3.Cyclin-dependent Kinase 18 Promotes Oligodendrocyte Precursor Cell Differentiation through Activating the Extracellular Signal-Regulated Kinase Signaling Pathway.
Yuchen PAN ; Zeping JIANG ; Dingya SUN ; Zhenghao LI ; Yingyan PU ; Dan WANG ; Aijun HUANG ; Cheng HE ; Li CAO
Neuroscience Bulletin 2019;35(5):802-814
The correct differentiation of oligodendrocyte precursor cells (OPCs) is essential for the myelination and remyelination processes in the central nervous system. Determining the regulatory mechanism is fundamental to the treatment of demyelinating diseases. By analyzing the RNA sequencing data of different neural cells, we found that cyclin-dependent kinase 18 (CDK18) is exclusively expressed in oligodendrocytes. In vivo studies showed that the expression level of CDK18 gradually increased along with myelin formation during development and in the remyelination phase in a lysophosphatidylcholine-induced demyelination model, and was distinctively highly expressed in oligodendrocytes.
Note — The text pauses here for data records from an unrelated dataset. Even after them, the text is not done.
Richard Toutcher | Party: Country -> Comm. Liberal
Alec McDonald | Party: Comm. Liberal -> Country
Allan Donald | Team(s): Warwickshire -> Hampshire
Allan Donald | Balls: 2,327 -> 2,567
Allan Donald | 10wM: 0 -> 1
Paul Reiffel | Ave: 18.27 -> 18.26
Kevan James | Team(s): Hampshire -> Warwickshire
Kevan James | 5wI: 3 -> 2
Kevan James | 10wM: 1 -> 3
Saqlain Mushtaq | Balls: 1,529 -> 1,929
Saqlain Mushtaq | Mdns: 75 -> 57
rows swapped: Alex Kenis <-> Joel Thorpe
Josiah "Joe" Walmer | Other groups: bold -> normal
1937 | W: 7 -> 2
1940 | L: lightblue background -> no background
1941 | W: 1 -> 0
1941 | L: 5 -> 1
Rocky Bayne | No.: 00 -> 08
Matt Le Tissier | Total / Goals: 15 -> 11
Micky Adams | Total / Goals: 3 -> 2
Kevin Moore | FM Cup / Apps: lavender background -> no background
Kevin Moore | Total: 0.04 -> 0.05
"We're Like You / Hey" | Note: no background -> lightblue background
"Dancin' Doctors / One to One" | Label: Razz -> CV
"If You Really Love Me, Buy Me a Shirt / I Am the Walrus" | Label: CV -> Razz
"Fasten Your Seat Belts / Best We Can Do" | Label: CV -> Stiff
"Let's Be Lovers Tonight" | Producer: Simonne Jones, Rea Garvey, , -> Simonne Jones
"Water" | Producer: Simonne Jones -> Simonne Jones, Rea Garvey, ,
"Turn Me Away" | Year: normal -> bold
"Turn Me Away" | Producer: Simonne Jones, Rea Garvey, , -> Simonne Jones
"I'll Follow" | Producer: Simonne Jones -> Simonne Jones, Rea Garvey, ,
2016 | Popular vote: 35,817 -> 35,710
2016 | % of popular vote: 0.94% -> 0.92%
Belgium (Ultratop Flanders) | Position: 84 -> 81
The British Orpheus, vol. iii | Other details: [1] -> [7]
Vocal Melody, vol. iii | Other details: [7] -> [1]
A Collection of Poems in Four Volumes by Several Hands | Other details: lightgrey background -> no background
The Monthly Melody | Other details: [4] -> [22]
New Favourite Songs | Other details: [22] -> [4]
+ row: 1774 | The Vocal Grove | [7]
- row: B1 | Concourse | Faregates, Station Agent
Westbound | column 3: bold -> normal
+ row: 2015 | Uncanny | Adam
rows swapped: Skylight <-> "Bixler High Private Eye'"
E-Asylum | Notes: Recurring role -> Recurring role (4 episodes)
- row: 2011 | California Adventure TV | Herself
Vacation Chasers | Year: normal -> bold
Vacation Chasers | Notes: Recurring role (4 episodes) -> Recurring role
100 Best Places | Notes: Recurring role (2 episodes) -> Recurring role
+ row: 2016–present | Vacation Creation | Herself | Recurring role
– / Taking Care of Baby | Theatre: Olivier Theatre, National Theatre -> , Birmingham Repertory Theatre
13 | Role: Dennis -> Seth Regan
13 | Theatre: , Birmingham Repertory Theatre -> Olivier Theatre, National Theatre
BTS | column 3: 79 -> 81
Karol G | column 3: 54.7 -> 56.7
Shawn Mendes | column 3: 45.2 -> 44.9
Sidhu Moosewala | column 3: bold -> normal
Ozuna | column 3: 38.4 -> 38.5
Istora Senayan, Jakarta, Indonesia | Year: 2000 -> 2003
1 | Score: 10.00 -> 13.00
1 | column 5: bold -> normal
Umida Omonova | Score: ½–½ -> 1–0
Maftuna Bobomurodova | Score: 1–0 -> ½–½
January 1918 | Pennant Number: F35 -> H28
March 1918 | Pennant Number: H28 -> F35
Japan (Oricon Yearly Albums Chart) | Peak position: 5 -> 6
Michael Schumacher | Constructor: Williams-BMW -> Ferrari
In vitro overexpression and interference experiments revealed that CDK18 directly promotes the differentiation of OPCs, without affecting their proliferation or apoptosis. Mechanistically, CDK18 activated the RAS/mitogen-activated protein kinase kinase 1/extracellular signal-regulated kinase pathway, thus promoting OPC differentiation. The results of the present study suggest that CDK18 is a promising cell-type specific target to treat demyelinating disease.